Les Fables d'Esope Phrygien, mises en Ryme Francoise.
Auec la vie dudit Esope extraite de plusieurs autheurs par M. Antoine du Moulin Masconnois.
A Lyon, Par Iean de Tournes, & Guillaume Gazeau. 1547.

Fable 33. Du Cheval & de l'Asne.
(N'estre orgueilleux pour prosperité.)

note: Fables 33 and 67 use the same woodcut. (note)

For the Reader: A selection of Translations (mostly English), being those on hand at this writing..
Edition   Citation   Fable Title
Julien Macho, Lyon, 1480   III-3, fig. 74   de lasne et du chaval et de leur fortune
William Caxton, tr. (Steinhöwel) 1483   III-3   of the horse of the asse and of theyre fortune
Roger L'Estrange, tr, 1692   cf. p. 100 [no. 38]   A Horse and an Ass
Thomas Bewick, illus., 1818        
S.A. Handford, trans., 1954        
Edwin Perry, ed., trans. Barbrius and Phaedrus, 1965        
Olivia and Robert Temple (Chambry numbering), 1998        
Laura Gibbs, Aesop text project (WWW) Site active in 2002.   Perry 565    
Townsend   222   The Horse and the Ass
La Fontaine   VI-16    

note:
There are several versions of this fable. The central theme of each concerns a haughty horse who disparages the lowly ass and thinks much of himself. (Or a mule who refuses to come to the aid of the ass.) In each version the details differ. In one version, the one told by Babrius (Perry B&P, p. 3, no. 7, Perry 181. L'Estrange, p. 140: A Laden Ass and a Horse, Townsend 50; La Fontaine, Le Cheval et l'Ane), the Ass asks the horse (or mule) to share is burden because it is so heavy he will die. The ass does die and their master loads the entire load, including the skin of the ass onto the horse. The moral of this fable is that you end up being treated to what you deserve.
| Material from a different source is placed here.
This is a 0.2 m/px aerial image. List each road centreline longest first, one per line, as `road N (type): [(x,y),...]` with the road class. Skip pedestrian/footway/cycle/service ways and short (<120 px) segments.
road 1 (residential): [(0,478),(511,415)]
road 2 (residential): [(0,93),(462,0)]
Another version -- told in the Steinhöwel and derivative translations -- revolves around a turns of fortune. The ass and the horse pass each other on the road. The horse is finely arrayed with a fine saddle and bridle. The horse is haughty to the ass. Time passes, the horse gets weak or sick and is put to work pulling a dung-cart. The ass recognizes him in the field and chides him for his former boasts of superiority. (Perry 565 L'Estrange, p. 100). This is the version told in the text of the de Tournes/Salomon Fable No. 33, above.

A third version (Perry 357)  Bewick (p. 327) tells a variant of the above. Instead of becomming sick, the horse is wounded in the eye during a military campaign and is placed in pasture.